● **DATA BELOW**
______________________________
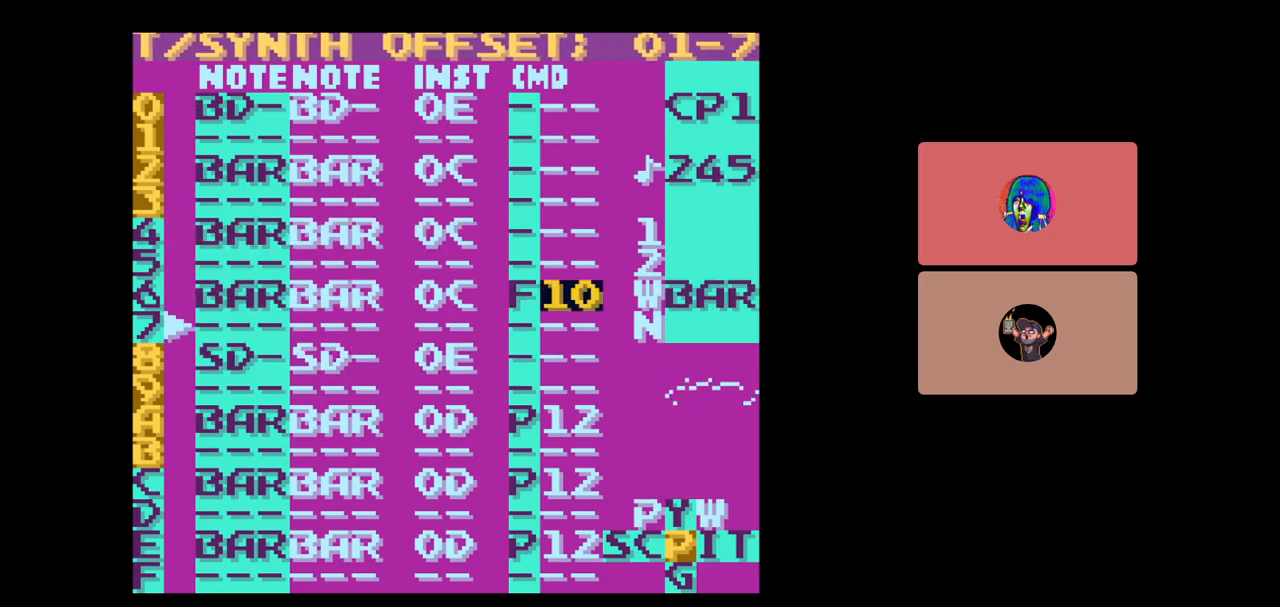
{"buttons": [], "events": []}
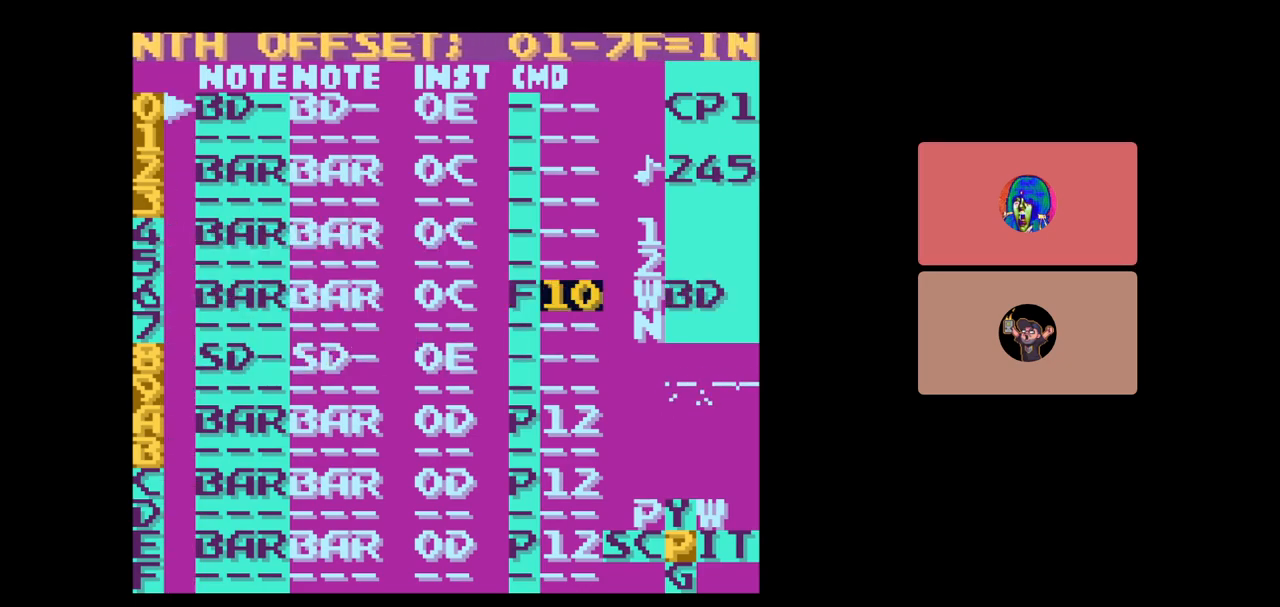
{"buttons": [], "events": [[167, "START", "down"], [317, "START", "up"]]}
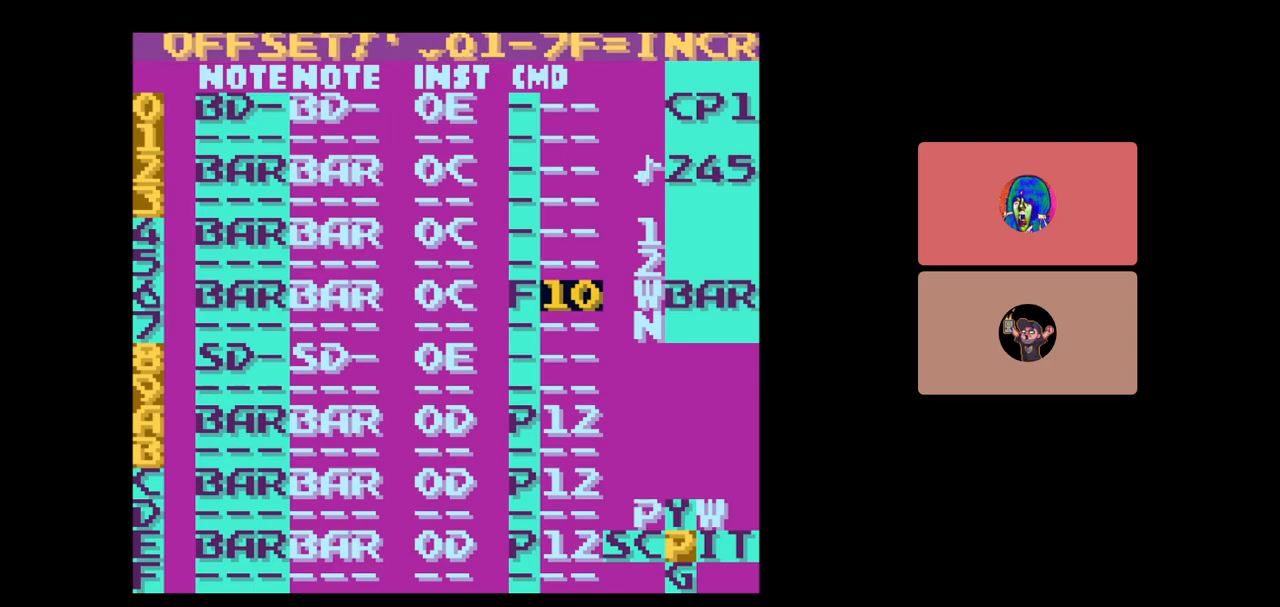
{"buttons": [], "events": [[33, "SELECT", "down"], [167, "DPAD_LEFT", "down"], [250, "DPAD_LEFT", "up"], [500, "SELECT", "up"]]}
______________________________
● **ACTIVITY**
Out of the material above, gather each line where "down" appears.

● **EXERCISE SOLUTION**
{"buttons": [], "events": [[167, "START", "down"], [317, "START", "up"]]}
{"buttons": [], "events": [[33, "SELECT", "down"], [167, "DPAD_LEFT", "down"], [250, "DPAD_LEFT", "up"], [500, "SELECT", "up"]]}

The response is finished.